:: Extract provided ::
Split string on multiple delimiters of any length in Haskell

I am attempting a Haskell coding challenge where, given a certain string with a prefix indicating which substrings are delimiting markers, a list needs to be built from the input.
I have already solved the problem for multiple single-length delimiters, but I am stuck with the problem where the delimiters can be any length. I use splitOneOf from Data.List.Split, but this works for character (length 1) delimiters only.
For example, given
input ";,\n1;2,3,4;10",
delimiters are ';' and ','
splitting the input on the above delivers
output [1,2,3,4,10]
The problem I'm facing has two parts:
Firstly, a single delimiter of any length, e.g.
"****\n1****2****3****4****10" should result in the list [1,2,3,4,10].
Secondly, more than one delimiter can be specified, e.g.
input "[***][||]\n1***2||3||4***10",
delimiters are "***" and "||"
splitting the input on the above delivers
output [1,2,3,4,10]
My code for retrieving the delimiter in the case of character delimiters:
--This gives the delimiters as a list of characters, i.e. a String.
getDelimiter::String->[Char]
getDelimiter text = head . splitOn "\n" $ text
--drop "[delimiters]\n" from the input
body::String->String
body text = drop ((length . getDelimiter $ text)+1)) $ text
--returns tuple with fst being the delimiters, snd the body of the input
doc::String->(String,String)
:::
**Stated problem 1**
Translate this sentence from the Haskell delimiter question into Spanish: "I have already solved the problem for multiple single-length delimiters, but I am stuck with the problem where the delimiters can be any length."
**Stated problem 2**
Resume the Haskell delimiter question from its final line and carry it forward.
:: Extracted data ::
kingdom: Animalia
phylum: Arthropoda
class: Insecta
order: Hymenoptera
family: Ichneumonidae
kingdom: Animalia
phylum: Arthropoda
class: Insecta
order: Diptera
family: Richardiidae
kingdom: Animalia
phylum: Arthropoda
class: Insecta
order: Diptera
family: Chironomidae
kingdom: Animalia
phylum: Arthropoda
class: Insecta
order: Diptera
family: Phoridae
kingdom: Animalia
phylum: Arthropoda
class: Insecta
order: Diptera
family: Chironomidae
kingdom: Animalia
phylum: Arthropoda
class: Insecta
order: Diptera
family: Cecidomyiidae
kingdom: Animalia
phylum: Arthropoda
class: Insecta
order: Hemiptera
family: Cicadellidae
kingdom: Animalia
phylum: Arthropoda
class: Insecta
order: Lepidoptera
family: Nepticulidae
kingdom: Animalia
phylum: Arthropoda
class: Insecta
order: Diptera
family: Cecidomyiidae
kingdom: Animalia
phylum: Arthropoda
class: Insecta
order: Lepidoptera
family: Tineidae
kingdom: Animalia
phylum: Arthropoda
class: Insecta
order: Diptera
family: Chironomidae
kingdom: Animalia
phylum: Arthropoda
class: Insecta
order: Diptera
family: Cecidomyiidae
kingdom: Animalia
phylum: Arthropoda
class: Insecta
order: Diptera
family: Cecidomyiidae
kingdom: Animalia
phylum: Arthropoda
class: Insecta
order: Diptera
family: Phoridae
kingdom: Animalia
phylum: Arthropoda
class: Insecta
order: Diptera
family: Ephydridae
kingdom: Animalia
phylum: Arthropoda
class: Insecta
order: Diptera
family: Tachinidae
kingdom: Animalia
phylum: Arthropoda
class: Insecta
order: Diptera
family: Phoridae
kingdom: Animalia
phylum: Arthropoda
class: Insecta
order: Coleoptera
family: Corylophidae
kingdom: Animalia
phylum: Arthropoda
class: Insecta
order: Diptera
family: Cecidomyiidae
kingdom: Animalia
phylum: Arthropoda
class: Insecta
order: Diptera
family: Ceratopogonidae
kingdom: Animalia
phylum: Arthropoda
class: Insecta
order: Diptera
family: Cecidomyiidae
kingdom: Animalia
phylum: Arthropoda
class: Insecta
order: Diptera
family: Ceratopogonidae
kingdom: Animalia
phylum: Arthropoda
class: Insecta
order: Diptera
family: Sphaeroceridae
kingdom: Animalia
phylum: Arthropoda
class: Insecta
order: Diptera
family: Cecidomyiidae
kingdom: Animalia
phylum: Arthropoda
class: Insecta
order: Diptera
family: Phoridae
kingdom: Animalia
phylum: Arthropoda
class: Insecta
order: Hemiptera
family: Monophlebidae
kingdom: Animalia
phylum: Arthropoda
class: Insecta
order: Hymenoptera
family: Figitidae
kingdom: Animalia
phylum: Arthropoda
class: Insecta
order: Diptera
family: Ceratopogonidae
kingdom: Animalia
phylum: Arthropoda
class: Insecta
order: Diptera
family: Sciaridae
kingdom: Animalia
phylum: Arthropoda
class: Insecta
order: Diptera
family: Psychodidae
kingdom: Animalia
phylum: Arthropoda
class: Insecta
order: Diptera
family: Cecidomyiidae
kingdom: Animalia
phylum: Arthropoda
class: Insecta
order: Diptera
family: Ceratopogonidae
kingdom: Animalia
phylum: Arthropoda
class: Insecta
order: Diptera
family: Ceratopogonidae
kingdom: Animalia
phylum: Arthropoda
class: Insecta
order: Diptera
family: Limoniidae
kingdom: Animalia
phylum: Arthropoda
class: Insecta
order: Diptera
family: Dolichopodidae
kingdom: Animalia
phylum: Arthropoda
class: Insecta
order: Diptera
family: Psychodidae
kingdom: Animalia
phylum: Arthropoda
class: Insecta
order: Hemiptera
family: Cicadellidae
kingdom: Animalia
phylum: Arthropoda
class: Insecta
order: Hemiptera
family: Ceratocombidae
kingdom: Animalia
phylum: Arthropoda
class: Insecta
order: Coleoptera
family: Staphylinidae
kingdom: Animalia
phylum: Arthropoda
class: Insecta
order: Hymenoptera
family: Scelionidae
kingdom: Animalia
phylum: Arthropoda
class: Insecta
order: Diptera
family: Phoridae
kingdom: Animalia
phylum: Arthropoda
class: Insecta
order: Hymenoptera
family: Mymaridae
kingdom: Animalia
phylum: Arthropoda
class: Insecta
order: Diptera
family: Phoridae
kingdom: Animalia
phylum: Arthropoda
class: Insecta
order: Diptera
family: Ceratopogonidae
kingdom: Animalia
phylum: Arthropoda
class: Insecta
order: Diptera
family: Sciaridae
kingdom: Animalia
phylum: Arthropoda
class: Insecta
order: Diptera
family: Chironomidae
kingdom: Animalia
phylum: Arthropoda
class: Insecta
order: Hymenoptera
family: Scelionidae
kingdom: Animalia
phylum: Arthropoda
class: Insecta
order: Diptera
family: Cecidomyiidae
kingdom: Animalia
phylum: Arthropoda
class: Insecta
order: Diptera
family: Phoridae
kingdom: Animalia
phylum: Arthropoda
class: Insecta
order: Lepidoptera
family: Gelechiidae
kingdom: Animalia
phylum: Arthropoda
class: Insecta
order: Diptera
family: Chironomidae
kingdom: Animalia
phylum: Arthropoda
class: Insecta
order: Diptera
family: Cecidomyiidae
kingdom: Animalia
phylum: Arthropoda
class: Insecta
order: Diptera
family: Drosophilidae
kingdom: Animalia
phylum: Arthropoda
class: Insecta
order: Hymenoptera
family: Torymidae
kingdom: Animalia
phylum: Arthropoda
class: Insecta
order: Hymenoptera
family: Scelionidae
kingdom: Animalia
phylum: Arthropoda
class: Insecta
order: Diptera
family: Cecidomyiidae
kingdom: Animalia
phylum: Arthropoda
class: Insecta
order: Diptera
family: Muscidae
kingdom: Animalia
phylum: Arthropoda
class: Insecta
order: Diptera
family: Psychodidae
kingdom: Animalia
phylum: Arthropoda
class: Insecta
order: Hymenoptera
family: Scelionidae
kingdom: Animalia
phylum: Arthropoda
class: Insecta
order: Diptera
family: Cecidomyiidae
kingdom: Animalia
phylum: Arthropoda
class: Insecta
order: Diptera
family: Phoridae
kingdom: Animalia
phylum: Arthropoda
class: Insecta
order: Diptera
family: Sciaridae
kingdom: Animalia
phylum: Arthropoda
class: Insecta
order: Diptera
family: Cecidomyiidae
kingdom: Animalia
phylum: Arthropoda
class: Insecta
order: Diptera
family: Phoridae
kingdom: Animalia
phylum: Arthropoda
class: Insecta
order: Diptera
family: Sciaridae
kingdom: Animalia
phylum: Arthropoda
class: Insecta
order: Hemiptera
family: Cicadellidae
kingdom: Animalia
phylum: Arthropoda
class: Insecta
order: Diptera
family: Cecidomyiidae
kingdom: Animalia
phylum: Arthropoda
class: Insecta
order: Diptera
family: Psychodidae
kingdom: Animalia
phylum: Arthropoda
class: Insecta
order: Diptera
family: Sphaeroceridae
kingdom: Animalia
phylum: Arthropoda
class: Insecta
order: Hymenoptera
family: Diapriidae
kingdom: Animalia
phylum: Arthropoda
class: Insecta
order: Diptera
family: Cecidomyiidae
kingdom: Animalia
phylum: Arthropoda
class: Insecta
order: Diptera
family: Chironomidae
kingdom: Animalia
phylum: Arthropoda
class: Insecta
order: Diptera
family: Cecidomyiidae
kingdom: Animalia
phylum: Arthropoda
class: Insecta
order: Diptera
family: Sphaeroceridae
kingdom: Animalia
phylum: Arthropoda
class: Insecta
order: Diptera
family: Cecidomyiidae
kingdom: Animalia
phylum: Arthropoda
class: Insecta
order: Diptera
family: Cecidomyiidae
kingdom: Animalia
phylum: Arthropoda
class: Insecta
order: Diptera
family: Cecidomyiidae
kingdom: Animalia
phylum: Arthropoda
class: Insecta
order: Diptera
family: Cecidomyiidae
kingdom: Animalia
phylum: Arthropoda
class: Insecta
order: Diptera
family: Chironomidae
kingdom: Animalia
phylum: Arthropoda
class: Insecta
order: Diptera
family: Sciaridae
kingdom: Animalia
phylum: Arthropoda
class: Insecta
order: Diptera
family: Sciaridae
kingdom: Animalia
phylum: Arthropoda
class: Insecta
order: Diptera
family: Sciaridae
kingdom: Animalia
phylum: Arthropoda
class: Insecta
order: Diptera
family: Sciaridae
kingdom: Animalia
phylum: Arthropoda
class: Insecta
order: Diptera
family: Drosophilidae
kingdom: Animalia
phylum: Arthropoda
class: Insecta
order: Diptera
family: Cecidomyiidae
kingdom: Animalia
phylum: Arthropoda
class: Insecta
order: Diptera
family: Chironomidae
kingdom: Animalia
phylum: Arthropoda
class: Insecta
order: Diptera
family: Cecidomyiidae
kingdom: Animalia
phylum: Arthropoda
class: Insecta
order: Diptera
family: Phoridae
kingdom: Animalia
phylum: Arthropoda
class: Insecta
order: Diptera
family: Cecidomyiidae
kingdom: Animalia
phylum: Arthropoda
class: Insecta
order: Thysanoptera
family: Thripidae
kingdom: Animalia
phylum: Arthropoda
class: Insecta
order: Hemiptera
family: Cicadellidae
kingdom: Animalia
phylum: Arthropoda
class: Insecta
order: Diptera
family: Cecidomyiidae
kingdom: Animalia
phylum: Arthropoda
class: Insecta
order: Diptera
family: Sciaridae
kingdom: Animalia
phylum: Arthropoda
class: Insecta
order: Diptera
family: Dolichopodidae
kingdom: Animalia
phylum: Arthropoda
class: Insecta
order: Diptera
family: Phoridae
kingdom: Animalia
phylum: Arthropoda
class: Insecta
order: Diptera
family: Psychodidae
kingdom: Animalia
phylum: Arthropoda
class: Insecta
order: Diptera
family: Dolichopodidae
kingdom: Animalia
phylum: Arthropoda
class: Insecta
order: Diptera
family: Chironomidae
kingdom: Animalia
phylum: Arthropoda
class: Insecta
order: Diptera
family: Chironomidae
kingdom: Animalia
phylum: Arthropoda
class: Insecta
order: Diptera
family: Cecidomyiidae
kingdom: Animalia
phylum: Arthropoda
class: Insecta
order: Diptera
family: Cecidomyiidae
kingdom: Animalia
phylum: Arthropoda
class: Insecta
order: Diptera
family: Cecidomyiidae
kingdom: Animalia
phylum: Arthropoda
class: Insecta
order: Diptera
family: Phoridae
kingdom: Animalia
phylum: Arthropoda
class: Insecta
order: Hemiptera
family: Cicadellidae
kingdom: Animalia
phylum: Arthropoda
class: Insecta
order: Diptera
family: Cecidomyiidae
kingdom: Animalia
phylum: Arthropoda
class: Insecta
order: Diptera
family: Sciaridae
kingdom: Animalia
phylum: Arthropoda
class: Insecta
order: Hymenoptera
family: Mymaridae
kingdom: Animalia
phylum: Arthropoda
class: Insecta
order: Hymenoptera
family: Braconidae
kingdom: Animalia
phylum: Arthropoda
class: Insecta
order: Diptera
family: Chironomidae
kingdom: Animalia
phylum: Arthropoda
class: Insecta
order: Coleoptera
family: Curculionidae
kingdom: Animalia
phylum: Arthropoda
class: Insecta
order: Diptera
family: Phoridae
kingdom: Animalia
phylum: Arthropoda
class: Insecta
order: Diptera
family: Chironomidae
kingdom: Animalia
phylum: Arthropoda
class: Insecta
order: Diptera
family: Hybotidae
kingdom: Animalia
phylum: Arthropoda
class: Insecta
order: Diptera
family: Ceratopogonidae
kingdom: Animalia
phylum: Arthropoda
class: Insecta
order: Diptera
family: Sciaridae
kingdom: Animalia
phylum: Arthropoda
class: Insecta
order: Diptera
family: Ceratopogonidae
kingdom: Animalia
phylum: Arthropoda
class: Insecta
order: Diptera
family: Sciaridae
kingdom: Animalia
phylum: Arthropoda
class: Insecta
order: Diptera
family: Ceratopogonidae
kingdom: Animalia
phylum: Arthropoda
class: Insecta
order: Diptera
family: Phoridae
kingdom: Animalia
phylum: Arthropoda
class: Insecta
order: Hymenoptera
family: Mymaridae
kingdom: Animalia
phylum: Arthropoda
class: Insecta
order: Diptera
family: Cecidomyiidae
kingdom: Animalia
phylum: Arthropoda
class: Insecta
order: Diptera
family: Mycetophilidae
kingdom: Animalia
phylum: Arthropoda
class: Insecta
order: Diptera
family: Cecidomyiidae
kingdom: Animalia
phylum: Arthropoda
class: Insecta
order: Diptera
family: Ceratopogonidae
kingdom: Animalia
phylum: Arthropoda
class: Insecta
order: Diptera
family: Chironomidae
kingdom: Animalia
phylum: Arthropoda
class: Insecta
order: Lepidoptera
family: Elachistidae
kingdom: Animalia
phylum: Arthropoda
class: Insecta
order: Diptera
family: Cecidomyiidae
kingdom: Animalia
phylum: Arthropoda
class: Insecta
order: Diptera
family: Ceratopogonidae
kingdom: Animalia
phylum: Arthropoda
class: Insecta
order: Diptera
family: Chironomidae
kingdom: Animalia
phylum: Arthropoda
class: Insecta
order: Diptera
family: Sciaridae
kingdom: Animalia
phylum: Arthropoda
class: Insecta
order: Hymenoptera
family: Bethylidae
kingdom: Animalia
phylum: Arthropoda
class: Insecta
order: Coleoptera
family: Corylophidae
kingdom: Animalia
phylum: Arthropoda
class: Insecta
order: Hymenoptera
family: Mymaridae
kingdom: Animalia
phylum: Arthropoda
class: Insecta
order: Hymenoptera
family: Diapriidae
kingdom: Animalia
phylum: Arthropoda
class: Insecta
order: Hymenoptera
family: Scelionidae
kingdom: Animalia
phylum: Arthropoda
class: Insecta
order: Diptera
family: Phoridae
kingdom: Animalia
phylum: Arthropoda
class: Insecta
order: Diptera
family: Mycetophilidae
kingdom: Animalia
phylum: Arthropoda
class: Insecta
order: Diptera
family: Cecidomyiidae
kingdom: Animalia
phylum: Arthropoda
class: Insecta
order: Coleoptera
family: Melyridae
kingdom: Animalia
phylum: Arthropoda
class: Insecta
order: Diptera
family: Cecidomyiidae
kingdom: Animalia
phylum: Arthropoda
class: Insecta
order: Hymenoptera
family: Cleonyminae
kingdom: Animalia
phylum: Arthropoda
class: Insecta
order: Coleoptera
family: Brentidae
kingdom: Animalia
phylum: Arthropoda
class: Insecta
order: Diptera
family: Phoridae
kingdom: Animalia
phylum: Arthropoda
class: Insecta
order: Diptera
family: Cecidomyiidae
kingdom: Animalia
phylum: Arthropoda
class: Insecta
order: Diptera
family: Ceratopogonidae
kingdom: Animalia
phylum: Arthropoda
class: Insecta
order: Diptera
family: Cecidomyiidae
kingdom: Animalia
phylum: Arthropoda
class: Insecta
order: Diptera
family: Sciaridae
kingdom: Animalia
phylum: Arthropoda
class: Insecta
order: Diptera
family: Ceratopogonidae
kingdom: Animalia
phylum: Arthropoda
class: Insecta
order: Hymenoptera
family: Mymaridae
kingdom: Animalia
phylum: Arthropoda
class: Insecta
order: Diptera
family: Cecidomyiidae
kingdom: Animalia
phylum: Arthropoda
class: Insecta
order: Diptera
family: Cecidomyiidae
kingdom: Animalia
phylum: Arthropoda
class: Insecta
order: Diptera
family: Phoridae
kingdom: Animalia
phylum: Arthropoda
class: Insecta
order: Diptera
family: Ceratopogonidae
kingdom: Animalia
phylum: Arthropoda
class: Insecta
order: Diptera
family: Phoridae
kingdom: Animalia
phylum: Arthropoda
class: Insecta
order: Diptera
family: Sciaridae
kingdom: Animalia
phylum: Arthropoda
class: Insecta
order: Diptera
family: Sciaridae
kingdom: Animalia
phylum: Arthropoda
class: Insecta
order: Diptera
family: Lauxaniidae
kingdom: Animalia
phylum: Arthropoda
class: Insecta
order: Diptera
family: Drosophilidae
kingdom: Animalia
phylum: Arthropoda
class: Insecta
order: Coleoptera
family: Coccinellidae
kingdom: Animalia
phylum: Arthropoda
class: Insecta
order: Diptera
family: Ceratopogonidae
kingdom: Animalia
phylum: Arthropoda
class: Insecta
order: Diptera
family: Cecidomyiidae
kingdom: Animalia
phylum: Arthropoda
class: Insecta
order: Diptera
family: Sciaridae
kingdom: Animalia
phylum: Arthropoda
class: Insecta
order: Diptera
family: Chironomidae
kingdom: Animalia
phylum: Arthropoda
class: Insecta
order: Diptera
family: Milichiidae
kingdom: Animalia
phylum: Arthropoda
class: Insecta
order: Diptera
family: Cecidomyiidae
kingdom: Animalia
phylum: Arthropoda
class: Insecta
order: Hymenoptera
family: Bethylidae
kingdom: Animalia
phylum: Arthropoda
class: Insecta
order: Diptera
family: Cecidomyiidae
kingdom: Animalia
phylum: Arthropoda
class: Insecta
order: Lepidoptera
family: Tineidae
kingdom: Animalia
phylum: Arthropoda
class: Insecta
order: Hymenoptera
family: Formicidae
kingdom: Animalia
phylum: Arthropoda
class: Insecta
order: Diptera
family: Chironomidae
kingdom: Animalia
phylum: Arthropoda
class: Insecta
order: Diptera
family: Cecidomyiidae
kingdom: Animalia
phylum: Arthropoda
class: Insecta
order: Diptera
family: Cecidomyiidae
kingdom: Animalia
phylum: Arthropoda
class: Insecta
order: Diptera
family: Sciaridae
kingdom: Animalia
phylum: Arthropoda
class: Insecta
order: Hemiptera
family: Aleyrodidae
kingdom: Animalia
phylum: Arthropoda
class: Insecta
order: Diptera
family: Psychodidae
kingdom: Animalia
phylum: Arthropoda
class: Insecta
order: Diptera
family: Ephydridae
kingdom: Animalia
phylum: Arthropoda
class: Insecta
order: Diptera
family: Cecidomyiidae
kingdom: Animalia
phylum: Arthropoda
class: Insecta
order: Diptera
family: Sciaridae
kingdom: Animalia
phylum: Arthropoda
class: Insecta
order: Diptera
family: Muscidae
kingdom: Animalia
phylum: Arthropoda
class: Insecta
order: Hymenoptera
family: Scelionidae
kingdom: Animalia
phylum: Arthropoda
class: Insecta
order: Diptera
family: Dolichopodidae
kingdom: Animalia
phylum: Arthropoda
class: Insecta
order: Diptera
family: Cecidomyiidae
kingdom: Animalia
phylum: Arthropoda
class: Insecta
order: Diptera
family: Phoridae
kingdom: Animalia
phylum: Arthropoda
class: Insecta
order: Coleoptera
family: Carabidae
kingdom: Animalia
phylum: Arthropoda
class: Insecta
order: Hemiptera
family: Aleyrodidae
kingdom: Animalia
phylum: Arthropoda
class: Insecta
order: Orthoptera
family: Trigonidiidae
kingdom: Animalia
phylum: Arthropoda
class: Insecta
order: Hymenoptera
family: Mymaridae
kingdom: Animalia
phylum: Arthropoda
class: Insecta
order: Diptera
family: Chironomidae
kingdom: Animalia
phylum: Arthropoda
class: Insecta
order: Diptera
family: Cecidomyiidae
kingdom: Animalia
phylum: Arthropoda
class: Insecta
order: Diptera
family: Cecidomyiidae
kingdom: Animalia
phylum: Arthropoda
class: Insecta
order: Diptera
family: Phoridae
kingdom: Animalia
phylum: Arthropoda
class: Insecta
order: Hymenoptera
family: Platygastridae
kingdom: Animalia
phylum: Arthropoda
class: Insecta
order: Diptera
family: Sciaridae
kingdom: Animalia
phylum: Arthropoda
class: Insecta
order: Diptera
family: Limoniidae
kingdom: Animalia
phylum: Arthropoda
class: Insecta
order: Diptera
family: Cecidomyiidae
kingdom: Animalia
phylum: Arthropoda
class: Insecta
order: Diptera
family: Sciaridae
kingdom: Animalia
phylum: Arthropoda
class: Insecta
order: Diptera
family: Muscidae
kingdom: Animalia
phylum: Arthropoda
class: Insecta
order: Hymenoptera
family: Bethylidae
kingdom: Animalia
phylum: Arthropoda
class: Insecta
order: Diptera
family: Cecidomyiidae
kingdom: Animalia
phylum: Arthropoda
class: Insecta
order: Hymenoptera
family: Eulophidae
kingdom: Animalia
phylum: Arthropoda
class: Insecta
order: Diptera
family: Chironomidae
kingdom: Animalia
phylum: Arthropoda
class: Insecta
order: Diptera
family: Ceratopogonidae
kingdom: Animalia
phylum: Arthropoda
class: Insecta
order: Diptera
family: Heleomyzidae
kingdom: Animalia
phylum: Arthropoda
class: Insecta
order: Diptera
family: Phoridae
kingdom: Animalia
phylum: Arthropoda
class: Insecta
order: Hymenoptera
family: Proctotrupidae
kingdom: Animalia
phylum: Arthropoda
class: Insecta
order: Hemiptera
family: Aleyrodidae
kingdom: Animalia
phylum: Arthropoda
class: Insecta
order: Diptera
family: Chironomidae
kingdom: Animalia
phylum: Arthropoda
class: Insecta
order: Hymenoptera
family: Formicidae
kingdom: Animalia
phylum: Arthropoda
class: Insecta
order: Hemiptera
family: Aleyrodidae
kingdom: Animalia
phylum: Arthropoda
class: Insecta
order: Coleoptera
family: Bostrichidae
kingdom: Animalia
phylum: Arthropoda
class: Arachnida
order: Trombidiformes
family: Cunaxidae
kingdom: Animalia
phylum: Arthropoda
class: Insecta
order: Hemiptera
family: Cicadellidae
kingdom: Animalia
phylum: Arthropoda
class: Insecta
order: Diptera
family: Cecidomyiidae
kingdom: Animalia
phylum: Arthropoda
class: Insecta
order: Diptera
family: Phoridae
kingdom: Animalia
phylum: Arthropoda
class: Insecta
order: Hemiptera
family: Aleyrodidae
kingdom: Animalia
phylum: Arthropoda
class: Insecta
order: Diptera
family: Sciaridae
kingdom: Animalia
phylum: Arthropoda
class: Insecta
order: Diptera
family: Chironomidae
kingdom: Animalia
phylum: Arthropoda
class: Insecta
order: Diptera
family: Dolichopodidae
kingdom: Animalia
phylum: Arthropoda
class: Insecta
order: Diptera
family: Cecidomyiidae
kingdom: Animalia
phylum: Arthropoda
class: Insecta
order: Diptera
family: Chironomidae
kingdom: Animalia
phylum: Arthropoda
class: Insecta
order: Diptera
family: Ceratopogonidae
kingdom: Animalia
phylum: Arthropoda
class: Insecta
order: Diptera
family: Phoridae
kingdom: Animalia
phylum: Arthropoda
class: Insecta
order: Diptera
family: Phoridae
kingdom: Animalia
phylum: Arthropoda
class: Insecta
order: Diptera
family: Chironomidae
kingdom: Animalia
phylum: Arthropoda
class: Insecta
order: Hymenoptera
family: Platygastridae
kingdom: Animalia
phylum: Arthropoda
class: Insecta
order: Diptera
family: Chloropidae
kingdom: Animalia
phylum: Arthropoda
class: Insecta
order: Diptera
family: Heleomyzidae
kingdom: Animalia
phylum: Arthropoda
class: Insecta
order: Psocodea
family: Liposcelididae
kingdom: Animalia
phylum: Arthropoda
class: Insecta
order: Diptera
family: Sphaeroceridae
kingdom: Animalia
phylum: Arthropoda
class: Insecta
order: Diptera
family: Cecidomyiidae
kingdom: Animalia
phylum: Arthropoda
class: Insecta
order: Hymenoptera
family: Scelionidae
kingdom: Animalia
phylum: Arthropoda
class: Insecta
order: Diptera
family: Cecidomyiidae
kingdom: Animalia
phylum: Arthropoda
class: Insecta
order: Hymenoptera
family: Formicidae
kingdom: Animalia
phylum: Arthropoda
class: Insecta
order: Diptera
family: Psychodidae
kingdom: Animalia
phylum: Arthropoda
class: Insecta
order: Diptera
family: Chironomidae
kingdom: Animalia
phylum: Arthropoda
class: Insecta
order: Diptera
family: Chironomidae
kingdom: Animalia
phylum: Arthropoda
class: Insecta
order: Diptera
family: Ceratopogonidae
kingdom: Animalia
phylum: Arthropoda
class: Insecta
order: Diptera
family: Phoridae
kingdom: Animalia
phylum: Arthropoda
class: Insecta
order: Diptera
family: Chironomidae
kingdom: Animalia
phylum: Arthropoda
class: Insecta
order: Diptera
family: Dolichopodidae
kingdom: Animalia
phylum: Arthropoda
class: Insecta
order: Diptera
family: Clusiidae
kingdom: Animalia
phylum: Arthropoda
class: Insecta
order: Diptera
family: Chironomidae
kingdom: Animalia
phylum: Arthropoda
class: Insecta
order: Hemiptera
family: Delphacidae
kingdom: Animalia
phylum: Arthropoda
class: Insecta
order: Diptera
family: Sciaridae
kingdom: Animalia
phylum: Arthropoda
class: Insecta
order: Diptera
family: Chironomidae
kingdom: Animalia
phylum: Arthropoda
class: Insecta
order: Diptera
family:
:::
**Reply 1**
Ya resolví el problema para varios delimitadores de un solo carácter, pero estoy atascado con el problema en el que los delimitadores pueden tener cualquier longitud.

**Reply 2**
doc text = (getDelimiter text, body text)
--given the delimiters and the body of the input, return a list of strings
numbers::(String,String)->[String]
numbers (delim, rest) = splitOneOf delim rest
--input ",##\n1,2#3#4" gives output ["1","2","3","4"]
getList::String->[String]
getList text = numbers . doc $ text
So my question is, how do I do the processing for when the delimiters are e.g. "***" and "||"?
Any hints are welcome, especially in a functional programming context.
If you don't mind making multiple passes over the input string, you can use splitOn from Data.List.Split, and gradually split the input string using one delimiter at a time.
You can write this fairly succinctly using foldl':
import Data.List
import Data.List.Split
splitOnAnyOf :: Eq a => [[a]] -> [a] -> [[a]]
splitOnAnyOf ds xs = foldl' (\ys d -> ys >>= splitOn d) [xs] ds
Here, the accumulator for the fold operation is a list of strings, or more generally [[a]], so you have to 'lift' xs into a list, using [xs].
Then you fold over the delimiters ds - not the input string to be parsed. For each delimiter d, you split the accumulated list of strings with splitOn, and concatenate them. You could also have used concatMap, but here I arbitrarily chose to use the more general >>= (bind) operator.
This seems to do what is required in the OP:
*Q49228467> splitOnAnyOf [";", ","] "1;2,3,4;10"
["1","2","3","4","10"]
*Q49228467> splitOnAnyOf ["***", "||"] "1***2||3||4***10"
["1","2","3","4","10"]
Since this makes multiple passes over temporary lists, it's most likely not the fastest implementation you can make, but if you don't have too many delimiters, or extremely long lists, this may be good enough.
This problem has two kinds of solutions: the simple, and the efficient. I will not cover the efficient (because it is not simple), though I will hint on it.
But first, the part where you extract the delimiter and body parts of the input, may be simplified with Data.List.break:
delims = splitOn "/" . fst . break (== '\n') -- Presuming the delimiters are delimited with
-- a slash.
body = snd . break (== '\n')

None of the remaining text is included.